* [Text passage]
Optimized magnets for the energy transition
European Innovation Council supports a research project led by Technical University Darmstadt with 3 million euros
Magnets are key materials for the energy transition. However, they often consist of critical raw materials. Scientists led by TU Darmstadt are now researching alternative magnetic materials as part of the “CoCoMag“ project. The European Innovation Council (EIC) is funding the project with three million euros.
The European Union is 100% dependent on foreign suppliers in 14 out of 27 critical raw materials, which are a prerequisite for a successful transformation to a carbon neutral society. At the same time, the energy, conversion and usage systems are radically changing to face the challenges of global warming and humanity's ever-increasing need for energy. The old world, dominated by oil and coal, must be replaced by a new and cleaner one, fueled by increasingly cheap electricity from sun, wind and water. By the end of the decade, solar power will be more affordable than power derived from conventional fossil fuels. However, having enough low-cost renewable energy is only the starting point. A real transition towards a sustainable economy is only possible with the electrification of our infrastructures, which is highly dependent on innovative magnetic materials. The European Innovation Council is now supporting a European wide research project on advanced magnetic materials coordinated by the Technical University Darmstadt with three million euros for three years.
Better magnets independent of rare-earth elements and cobalt
“The aim of the project is to synthesize, produce and test new alloys suitable for permanent magnets and magneto-caloric applications without using rare-earth elements and cobalt. This step is crucial to accelerate the electrification of our infrastructures”, explains Oliver Gutfleisch, professor for Functional Materials at the Technical University Darmstadt and coordinator of the new project. The researcher team consisting of eight partners from six European countries, proposes a novel concept for magnetic materials, by applying compositionally complex alloys (CCAs). This concept is derived from the high-entropy alloys (HEAs) design strategy, which is a new alloying strategy that combines multiple principal elements in relatively high (often equiatomic) concentrations. “The CCA concept does not have a strict limitation on the near equal ratio of the different elements, but provides a higher design freedom and enables developing sustainable magnets with excellent mechanical properties, corrosion resistance and shapeability”, says Dr. Liuliu Han, project leader at the Max-Planck-Institut für Eisenforschung, which is project partner, too.

* [Data extracts]
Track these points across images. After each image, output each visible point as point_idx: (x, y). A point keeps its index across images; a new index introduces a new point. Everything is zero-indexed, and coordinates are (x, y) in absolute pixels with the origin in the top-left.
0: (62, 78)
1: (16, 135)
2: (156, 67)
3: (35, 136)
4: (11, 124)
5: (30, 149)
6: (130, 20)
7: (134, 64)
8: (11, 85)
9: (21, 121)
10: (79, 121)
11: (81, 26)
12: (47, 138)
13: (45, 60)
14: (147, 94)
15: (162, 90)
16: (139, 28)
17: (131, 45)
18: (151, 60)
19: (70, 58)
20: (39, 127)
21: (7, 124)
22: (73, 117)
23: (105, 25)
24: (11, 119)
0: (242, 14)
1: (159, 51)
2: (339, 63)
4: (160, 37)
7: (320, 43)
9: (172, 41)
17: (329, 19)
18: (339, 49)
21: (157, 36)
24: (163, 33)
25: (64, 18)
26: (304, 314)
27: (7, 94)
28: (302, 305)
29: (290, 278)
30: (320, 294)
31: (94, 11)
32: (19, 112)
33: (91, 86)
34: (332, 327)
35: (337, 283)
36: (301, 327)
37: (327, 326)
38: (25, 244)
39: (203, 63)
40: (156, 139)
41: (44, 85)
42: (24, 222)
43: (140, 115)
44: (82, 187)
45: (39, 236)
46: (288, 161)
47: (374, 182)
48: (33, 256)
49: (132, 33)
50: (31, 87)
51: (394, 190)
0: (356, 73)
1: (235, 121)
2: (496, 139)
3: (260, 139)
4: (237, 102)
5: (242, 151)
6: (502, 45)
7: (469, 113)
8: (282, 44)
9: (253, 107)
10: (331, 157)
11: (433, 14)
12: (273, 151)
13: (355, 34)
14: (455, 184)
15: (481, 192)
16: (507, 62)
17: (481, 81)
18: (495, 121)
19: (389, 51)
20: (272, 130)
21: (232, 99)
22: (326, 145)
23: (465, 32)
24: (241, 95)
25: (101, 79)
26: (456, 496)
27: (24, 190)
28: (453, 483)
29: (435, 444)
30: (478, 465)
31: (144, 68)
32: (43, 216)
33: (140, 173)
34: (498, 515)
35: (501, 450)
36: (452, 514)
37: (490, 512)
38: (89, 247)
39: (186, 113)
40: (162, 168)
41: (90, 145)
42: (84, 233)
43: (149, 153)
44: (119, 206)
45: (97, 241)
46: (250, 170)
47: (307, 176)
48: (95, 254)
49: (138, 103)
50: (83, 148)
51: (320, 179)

--

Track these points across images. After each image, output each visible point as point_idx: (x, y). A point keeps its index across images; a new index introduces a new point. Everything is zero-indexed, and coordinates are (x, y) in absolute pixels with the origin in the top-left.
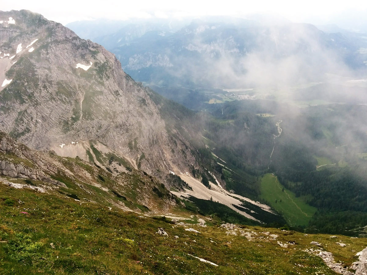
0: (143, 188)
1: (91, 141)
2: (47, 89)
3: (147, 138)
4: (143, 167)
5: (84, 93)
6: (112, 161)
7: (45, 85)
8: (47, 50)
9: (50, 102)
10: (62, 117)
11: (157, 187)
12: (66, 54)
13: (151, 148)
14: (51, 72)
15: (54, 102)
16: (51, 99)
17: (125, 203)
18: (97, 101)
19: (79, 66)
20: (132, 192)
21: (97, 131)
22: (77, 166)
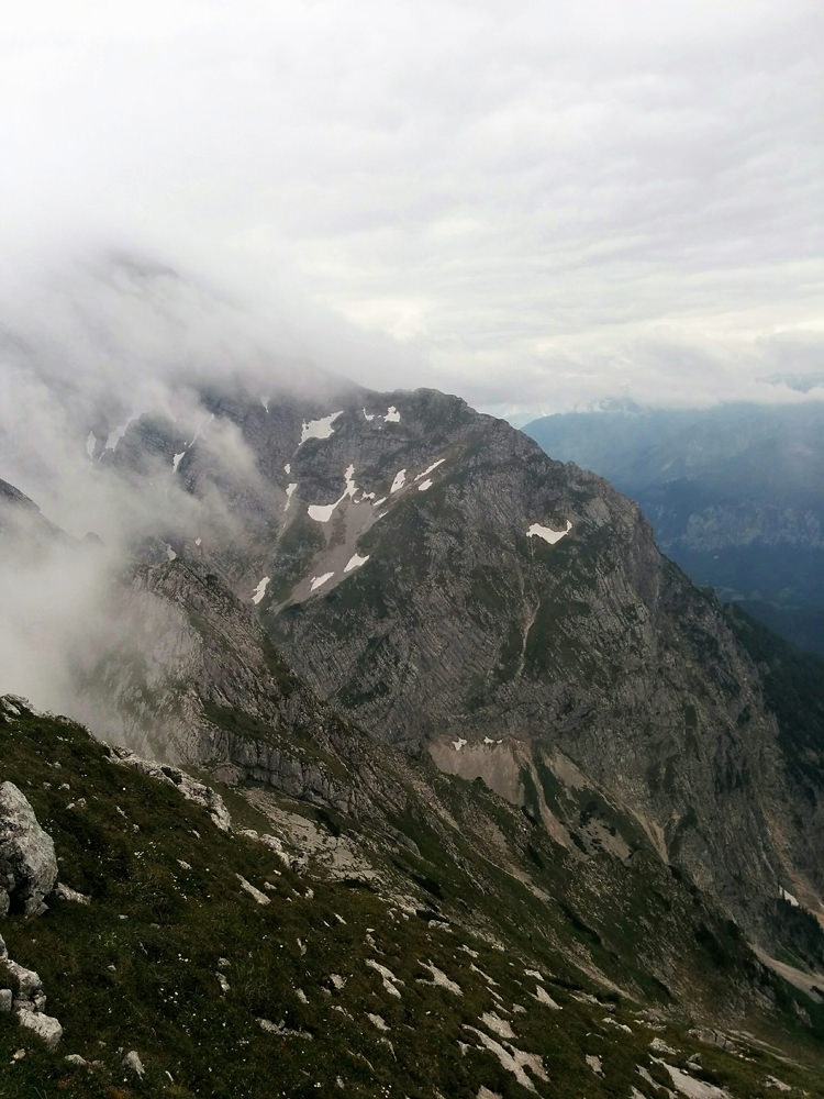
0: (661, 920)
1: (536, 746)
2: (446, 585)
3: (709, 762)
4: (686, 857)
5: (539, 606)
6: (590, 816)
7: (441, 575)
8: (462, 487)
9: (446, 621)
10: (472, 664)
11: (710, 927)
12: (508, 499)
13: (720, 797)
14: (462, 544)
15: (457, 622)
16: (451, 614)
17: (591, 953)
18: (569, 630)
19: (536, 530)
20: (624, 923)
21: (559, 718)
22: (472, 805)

* [What to work on]
[a] Translate this sentence from the article on optimized magnets into Spanish: "Magnets are key materials for the energy transition."
[b] Rewrite the stretch of the article on optimized magnets from "Optimized magnets for" through "three million euros.", changing "critical raw materials" to "strategic raw materials".
[c] Go on with the article on optimized magnets from the point where it stops.
The rows are not needed for any of this work.

* [Task responses]
[a] Los imanes son materiales clave para la transición energética.

[b]
Optimized magnets for the energy transition
European Innovation Council supports a research project led by Technical University Darmstadt with 3 million euros
Magnets are key materials for the energy transition. However, they often consist of strategic raw materials. Scientists led by TU Darmstadt are now researching alternative magnetic materials as part of the “CoCoMag“ project. The European Innovation Council (EIC) is funding the project with three million euros.

[c]
Compositionally complex alloys pave the way for further electrification
The CoCoMag (Multi-property Compositionally Complex Magnets for Advanced Energy Applications) project is supported by the EU's “Pathfinder Open” funding line, which aims to identify radically new technologies that have the potential to create entirely new markets. To this end, visionary and high-risk projects are funded at an early stage of development. The project includes the Technical University of Darmstadt (Germany), University of Seville (Spain), Max-Planck-Institut für Eisenforschung (Germany), Danube University Krems (Austria), Chalmers University of Technologies (Sweden) and companies from Germany, Italy and Greece. The newly granted project paves the way for a disruptive change in the e-mobility and cooling sectors, which currently rely on rare-earth elements and cobalt – highly limited elements. New innovative magnets derived from compositionally complex alloys will be less costly, lower the negative ecological footprint and maximize targeted properties.
Authors: Oliver Gutfleisch, Semih Ener (both TU Darmstadt), Yasmin Ahmed Salem (MPIE)